The outbreak started in Hawea late last month and there are now confirmed or suspected cases in Oamaru, Dunedin, Queenstown and Cromwell, Southern DHB medical officer of health Marion Poore says.

''It's not surprising - this is a highly infectious disease and people do travel. It does come in cycles from time to time and that's what we're seeing.''

As of late yesterday, Public Health South was aware of 25 confirmed cases. All but one were in the Wanaka and Hawea area and the other was in Oamaru. There were also six ''probable'' cases in Wanaka and Hawea and three in Cromwell.

In Wanaka and Hawea, half of the people diagnosed with whooping cough had not been immunised, or their vaccinations were not up to date, or they were adults who had been vaccinated but immunity waned about every 10 years, Dr Poore said.

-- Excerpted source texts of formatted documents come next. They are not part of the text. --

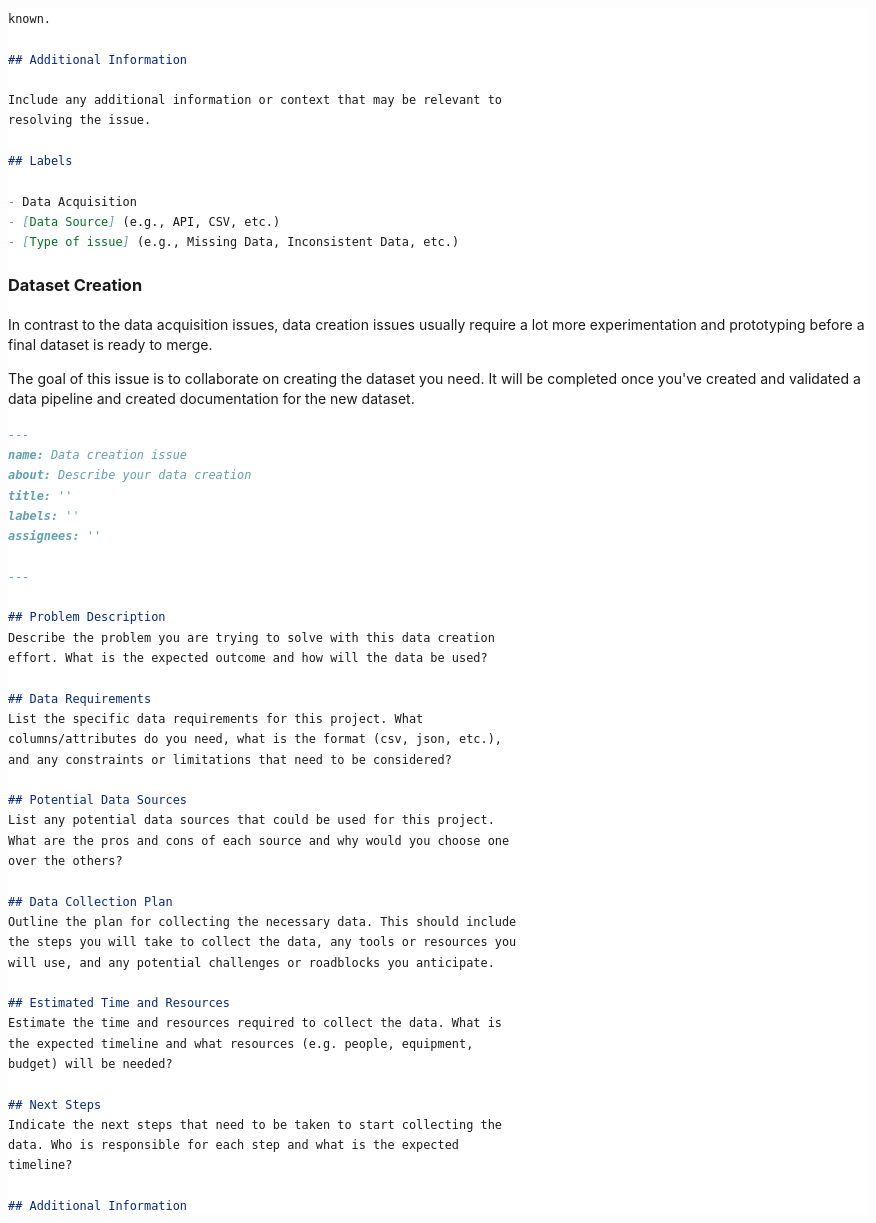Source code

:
 ```markdown title=".github/ISSUE_TEMPLATE/data_acquisition_issue_template.md"
known.

## Additional Information

Include any additional information or context that may be relevant to
resolving the issue.

## Labels

- Data Acquisition
- [Data Source] (e.g., API, CSV, etc.)
- [Type of issue] (e.g., Missing Data, Inconsistent Data, etc.)
```

### Dataset Creation

In contrast to the data acquisition issues, data creation issues usually
require a lot more experimentation and prototyping before a final
dataset is ready to merge.

The goal of this issue is to collaborate on creating the dataset you
need. It will be completed once you've created and validated a data
pipeline and created documentation for the new dataset.

```markdown title=".github/ISSUE_TEMPLATE/data_creation_issue_template.md"
---
name: Data creation issue
about: Describe your data creation
title: ''
labels: ''
assignees: ''

---

## Problem Description
Describe the problem you are trying to solve with this data creation
effort. What is the expected outcome and how will the data be used?

## Data Requirements
List the specific data requirements for this project. What
columns/attributes do you need, what is the format (csv, json, etc.),
and any constraints or limitations that need to be considered?

## Potential Data Sources
List any potential data sources that could be used for this project.
What are the pros and cons of each source and why would you choose one
over the others?

## Data Collection Plan
Outline the plan for collecting the necessary data. This should include
the steps you will take to collect the data, any tools or resources you
will use, and any potential challenges or roadblocks you anticipate.

## Estimated Time and Resources
Estimate the time and resources required to collect the data. What is
the expected timeline and what resources (e.g. people, equipment,
budget) will be needed?

## Next Steps
Indicate the next steps that need to be taken to start collecting the
data. Who is responsible for each step and what is the expected
timeline?

## Additional Information
```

The number of suspected cases throughout the province was now 174, 119 of those in children under the age of 15.

Dr Poore said the results of tests on a ''large proportion'' of the 174 suspected cases were still to be confirmed, so the ''number is probably going to rise.''

It took up to a week for samples to be analysed, depending on the type of test. One of the tests involved growing the organism ''which can take quite a few days because it's a difficult organism to grow.''

The other involved comparing the sample to a ''marker sample'' held by laboratories.

The number of suspected cases being reported to Public Health South by general practitioners remained ''steady''.

''There's always going to be a low level of cases in any community right around country and from time to time we will see an increase in particular communities.

''In terms of risk, the biggest concern we have is how can we protect our very young babies who have not had the chance to be vaccinated, because they're not quite old enough. Whooping cough can be a very serious illness for those tiny children.''

Dr Poore said, because it was ''very difficult'' to distinguish whooping cough from other common winter respiratory illnesses during the early stages, it was important people who were unwell stayed at home.

The DHB was urging people to be immunised, particularly women who were in their last trimester of pregnancy as it would give protection to both the mother and the baby during the first few months of the child's life, before vaccinations could be administered.